» WORK TO BE COMPLETED
Output every entry below exactly, without its pictures.

» RECORDS FOR THE TASK
• • • • •

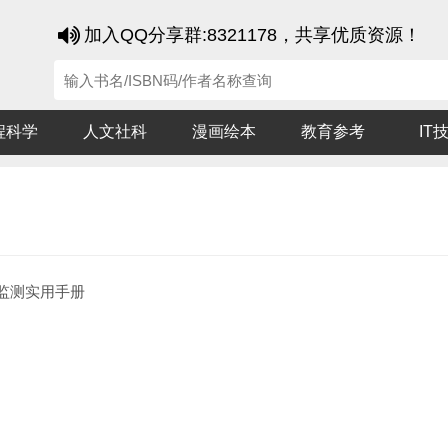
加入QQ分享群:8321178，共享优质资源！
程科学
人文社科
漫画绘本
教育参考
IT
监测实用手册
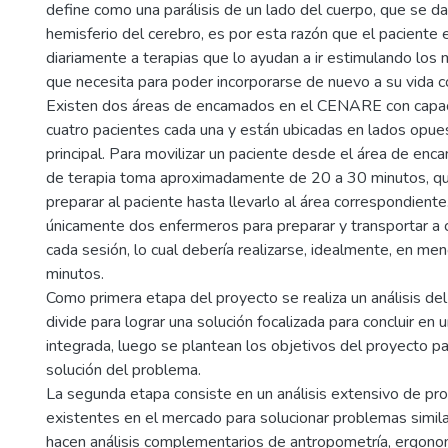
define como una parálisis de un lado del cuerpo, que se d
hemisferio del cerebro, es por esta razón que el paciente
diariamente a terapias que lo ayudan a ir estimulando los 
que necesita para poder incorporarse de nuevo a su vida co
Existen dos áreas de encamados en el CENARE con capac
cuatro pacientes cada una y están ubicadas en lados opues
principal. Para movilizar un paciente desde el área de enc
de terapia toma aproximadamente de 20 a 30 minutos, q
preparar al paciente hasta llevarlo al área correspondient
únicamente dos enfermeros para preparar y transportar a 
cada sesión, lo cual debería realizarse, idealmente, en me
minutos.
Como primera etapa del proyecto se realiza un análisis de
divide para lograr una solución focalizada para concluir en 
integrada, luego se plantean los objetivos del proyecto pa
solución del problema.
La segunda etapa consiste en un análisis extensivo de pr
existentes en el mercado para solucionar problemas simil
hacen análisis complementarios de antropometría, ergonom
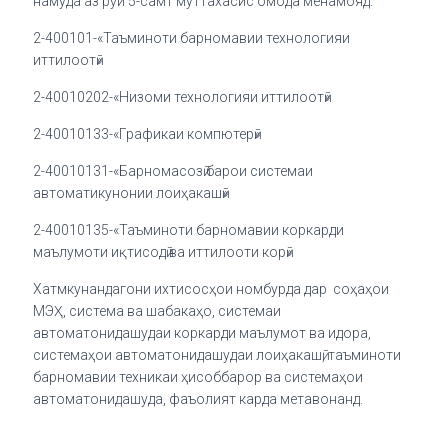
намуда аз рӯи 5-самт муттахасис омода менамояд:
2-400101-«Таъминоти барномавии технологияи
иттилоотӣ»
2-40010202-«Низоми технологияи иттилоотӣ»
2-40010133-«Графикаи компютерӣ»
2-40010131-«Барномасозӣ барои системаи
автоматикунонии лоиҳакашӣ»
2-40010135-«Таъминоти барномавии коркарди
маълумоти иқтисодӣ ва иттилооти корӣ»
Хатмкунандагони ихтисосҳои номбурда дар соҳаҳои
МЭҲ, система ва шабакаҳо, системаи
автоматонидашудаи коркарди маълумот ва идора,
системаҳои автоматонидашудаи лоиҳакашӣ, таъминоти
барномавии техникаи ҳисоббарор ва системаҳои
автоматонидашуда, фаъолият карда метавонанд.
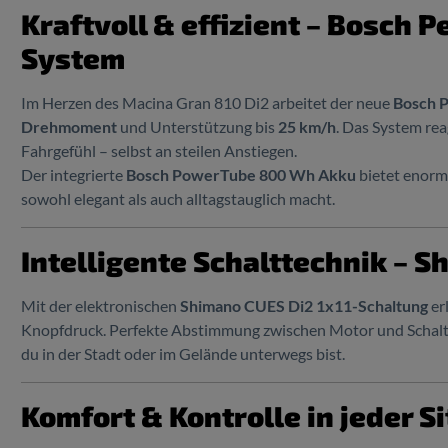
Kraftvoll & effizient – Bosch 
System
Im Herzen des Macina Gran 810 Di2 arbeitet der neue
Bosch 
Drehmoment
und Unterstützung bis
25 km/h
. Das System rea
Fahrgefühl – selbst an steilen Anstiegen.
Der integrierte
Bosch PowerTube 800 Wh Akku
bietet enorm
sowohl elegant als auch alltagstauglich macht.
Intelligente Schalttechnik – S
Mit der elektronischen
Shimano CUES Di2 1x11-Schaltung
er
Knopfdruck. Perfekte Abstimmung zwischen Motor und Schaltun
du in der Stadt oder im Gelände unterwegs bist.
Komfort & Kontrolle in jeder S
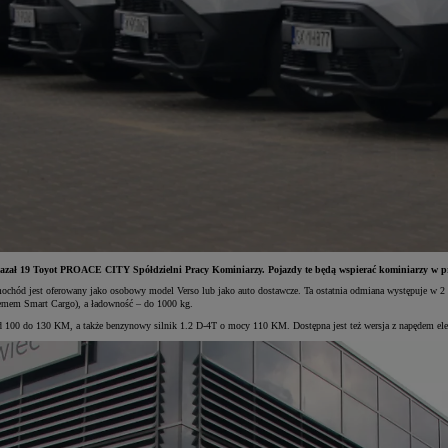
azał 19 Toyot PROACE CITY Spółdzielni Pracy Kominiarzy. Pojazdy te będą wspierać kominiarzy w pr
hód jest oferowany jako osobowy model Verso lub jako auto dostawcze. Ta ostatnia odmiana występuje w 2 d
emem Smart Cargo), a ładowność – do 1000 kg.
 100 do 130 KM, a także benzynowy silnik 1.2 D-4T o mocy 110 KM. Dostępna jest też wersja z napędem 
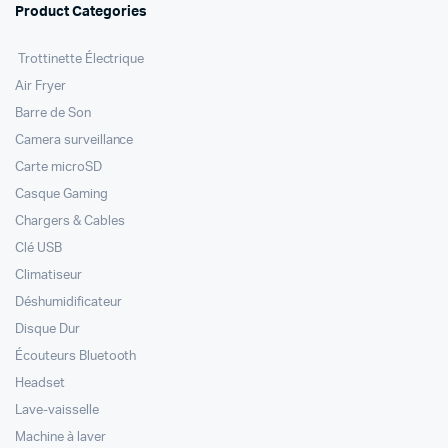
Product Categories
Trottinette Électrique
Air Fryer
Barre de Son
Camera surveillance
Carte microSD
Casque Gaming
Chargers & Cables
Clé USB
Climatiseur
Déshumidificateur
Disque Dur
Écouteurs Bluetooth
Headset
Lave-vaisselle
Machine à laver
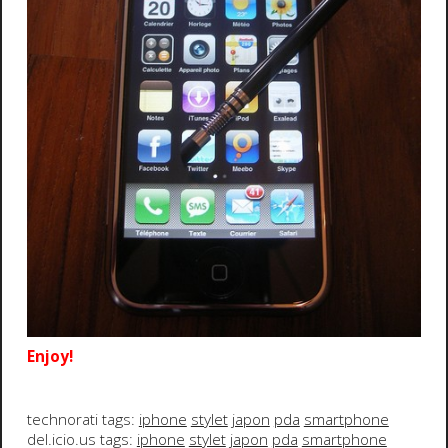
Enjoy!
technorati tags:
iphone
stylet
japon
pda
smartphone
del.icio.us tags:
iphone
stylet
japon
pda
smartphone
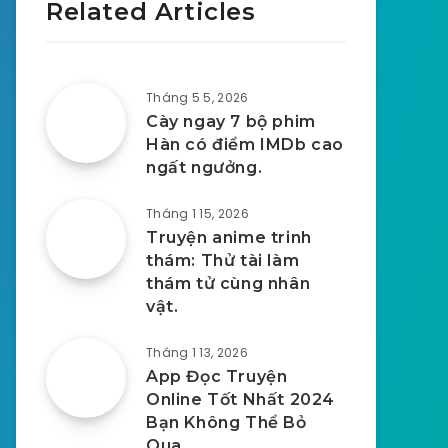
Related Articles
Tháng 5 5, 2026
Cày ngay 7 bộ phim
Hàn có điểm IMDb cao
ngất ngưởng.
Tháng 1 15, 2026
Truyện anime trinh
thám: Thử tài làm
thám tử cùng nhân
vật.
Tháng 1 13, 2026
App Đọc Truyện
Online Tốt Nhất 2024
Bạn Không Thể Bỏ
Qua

• • • • •

» COMPLETED TASK
加入QQ分享群:8321178，共享优质资源！
程科学
人文社科
漫画绘本
教育参考
IT
监测实用手册
define como una parálisis de un lado del cuerpo, que se d
hemisferio del cerebro, es por esta razón que el paciente
diariamente a terapias que lo ayudan a ir estimulando los 
que necesita para poder incorporarse de nuevo a su vida co
Existen dos áreas de encamados en el CENARE con capac
cuatro pacientes cada una y están ubicadas en lados opues
principal. Para movilizar un paciente desde el área de enc
de terapia toma aproximadamente de 20 a 30 minutos, q
preparar al paciente hasta llevarlo al área correspondient
únicamente dos enfermeros para preparar y transportar a 
cada sesión, lo cual debería realizarse, idealmente, en me
minutos.
Como primera etapa del proyecto se realiza un análisis de
divide para lograr una solución focalizada para concluir en 
integrada, luego se plantean los objetivos del proyecto pa
solución del problema.
La segunda etapa consiste en un análisis extensivo de pr
existentes en el mercado para solucionar problemas simil
hacen análisis complementarios de antropometría, ergonom
намуда аз рӯи 5-самт муттахасис омода менамояд:
2-400101-«Таъминоти барномавии технологияи
иттилоотӣ»
2-40010202-«Низоми технологияи иттилоотӣ»
2-40010133-«Графикаи компютерӣ»
2-40010131-«Барномасозӣ барои системаи
автоматикунонии лоиҳакашӣ»
2-40010135-«Таъминоти барномавии коркарди
маълумоти иқтисодӣ ва иттилооти корӣ»
Хатмкунандагони ихтисосҳои номбурда дар соҳаҳои
МЭҲ, система ва шабакаҳо, системаи
автоматонидашудаи коркарди маълумот ва идора,
системаҳои автоматонидашудаи лоиҳакашӣ, таъминоти
барномавии техникаи ҳисоббарор ва системаҳои
автоматонидашуда, фаъолият карда метавонанд.
Kraftvoll & effizient – Bosch 
System
Im Herzen des Macina Gran 810 Di2 arbeitet der neue
Bosch 
Drehmoment
und Unterstützung bis
25 km/h
. Das System rea
Fahrgefühl – selbst an steilen Anstiegen.
Der integrierte
Bosch PowerTube 800 Wh Akku
bietet enorm
sowohl elegant als auch alltagstauglich macht.
Intelligente Schalttechnik – S
Mit der elektronischen
Shimano CUES Di2 1x11-Schaltung
er
Knopfdruck. Perfekte Abstimmung zwischen Motor und Schaltun
du in der Stadt oder im Gelände unterwegs bist.
Komfort & Kontrolle in jeder S
azał 19 Toyot PROACE CITY Spółdzielni Pracy Kominiarzy. Pojazdy te będą wspierać kominiarzy w pr
hód jest oferowany jako osobowy model Verso lub jako auto dostawcze. Ta ostatnia odmiana występuje w 2 d
emem Smart Cargo), a ładowność – do 1000 kg.
 100 do 130 KM, a także benzynowy silnik 1.2 D-4T o mocy 110 KM. Dostępna jest też wersja z napędem 
Product Categories
Trottinette Électrique
Air Fryer
Barre de Son
Camera surveillance
Carte microSD
Casque Gaming
Chargers & Cables
Clé USB
Climatiseur
Déshumidificateur
Disque Dur
Écouteurs Bluetooth
Headset
Lave-vaisselle
Machine à laver
Enjoy!
technorati tags:
iphone
stylet
japon
pda
smartphone
del.icio.us tags:
iphone
stylet
japon
pda
smartphone
Related Articles
Tháng 5 5, 2026
Cày ngay 7 bộ phim
Hàn có điểm IMDb cao
ngất ngưởng.
Tháng 1 15, 2026
Truyện anime trinh
thám: Thử tài làm
thám tử cùng nhân
vật.
Tháng 1 13, 2026
App Đọc Truyện
Online Tốt Nhất 2024
Bạn Không Thể Bỏ
Qua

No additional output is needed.